Retype the records from the line containing "Field: Rotational speed." up to and including the line containing "Entry: 3600 rpm", omitting the pictures from your answer.

Available data:
#####

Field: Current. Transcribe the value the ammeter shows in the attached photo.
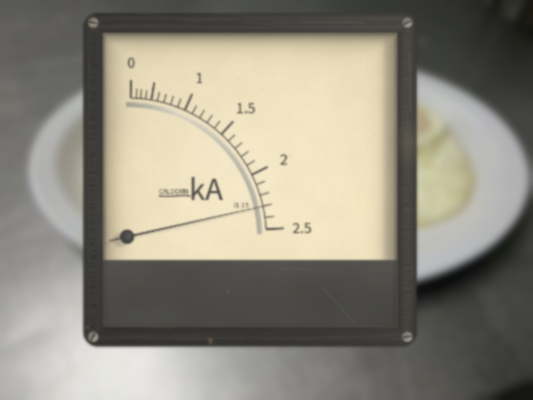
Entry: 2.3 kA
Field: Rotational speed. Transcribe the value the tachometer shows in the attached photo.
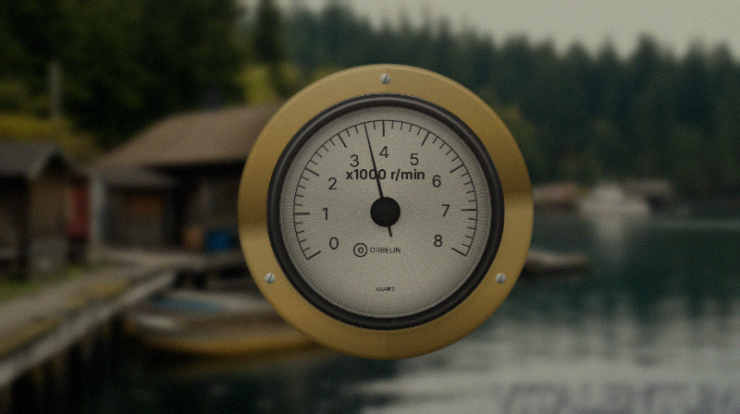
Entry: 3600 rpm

#####

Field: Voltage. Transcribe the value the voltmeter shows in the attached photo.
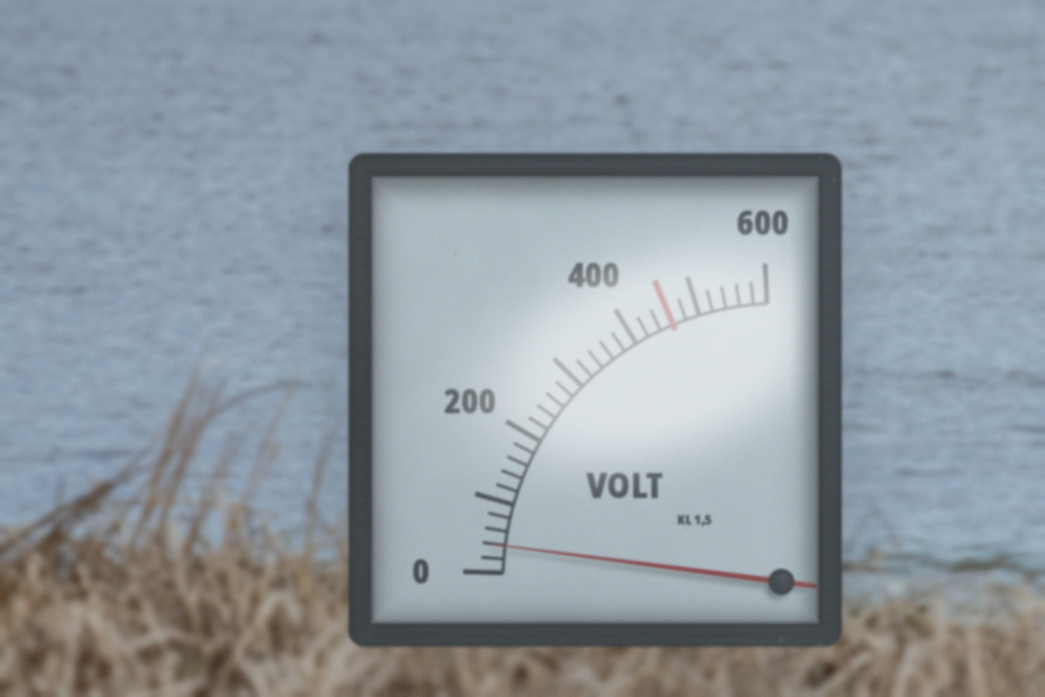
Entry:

#####

Task solution:
Field: Rotational speed. Transcribe the value the tachometer shows in the attached photo.
Entry: 3600 rpm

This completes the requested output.